- **Material provided**:
+++++

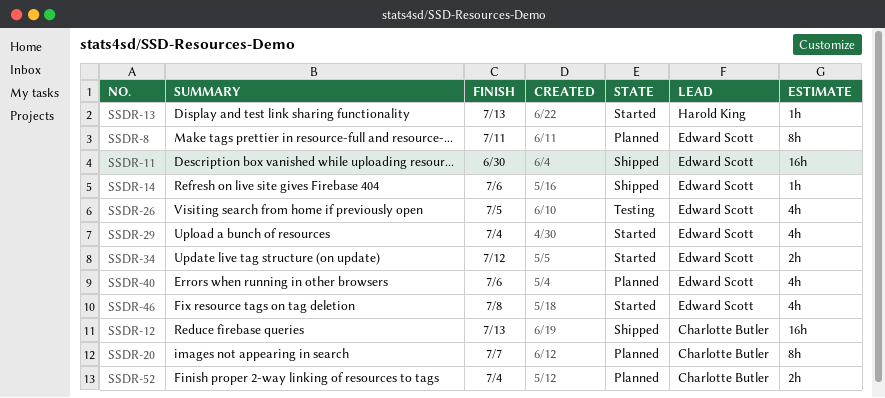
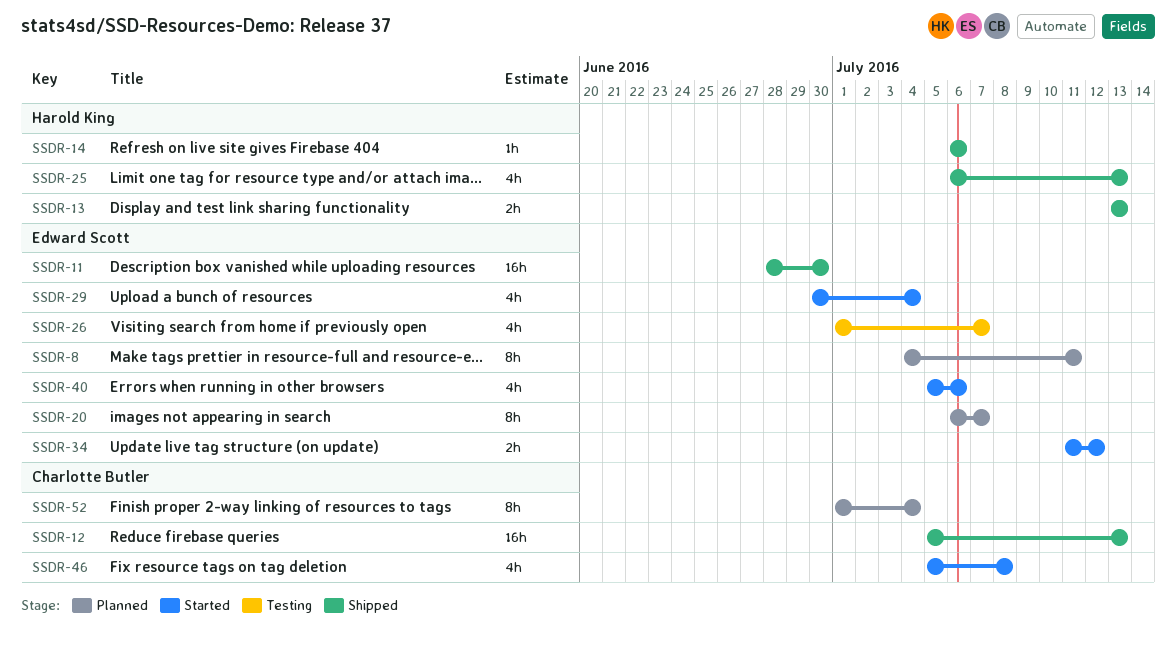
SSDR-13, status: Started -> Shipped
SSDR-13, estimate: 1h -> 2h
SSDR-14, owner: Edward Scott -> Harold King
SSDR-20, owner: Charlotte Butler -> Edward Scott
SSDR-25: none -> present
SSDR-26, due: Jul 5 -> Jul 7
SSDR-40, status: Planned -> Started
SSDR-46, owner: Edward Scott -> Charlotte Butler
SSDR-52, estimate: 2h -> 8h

+++++

Without the pictures, return all the entries above exactly as they stand.

SSDR-13, status: Started -> Shipped
SSDR-13, estimate: 1h -> 2h
SSDR-14, owner: Edward Scott -> Harold King
SSDR-20, owner: Charlotte Butler -> Edward Scott
SSDR-25: none -> present
SSDR-26, due: Jul 5 -> Jul 7
SSDR-40, status: Planned -> Started
SSDR-46, owner: Edward Scott -> Charlotte Butler
SSDR-52, estimate: 2h -> 8h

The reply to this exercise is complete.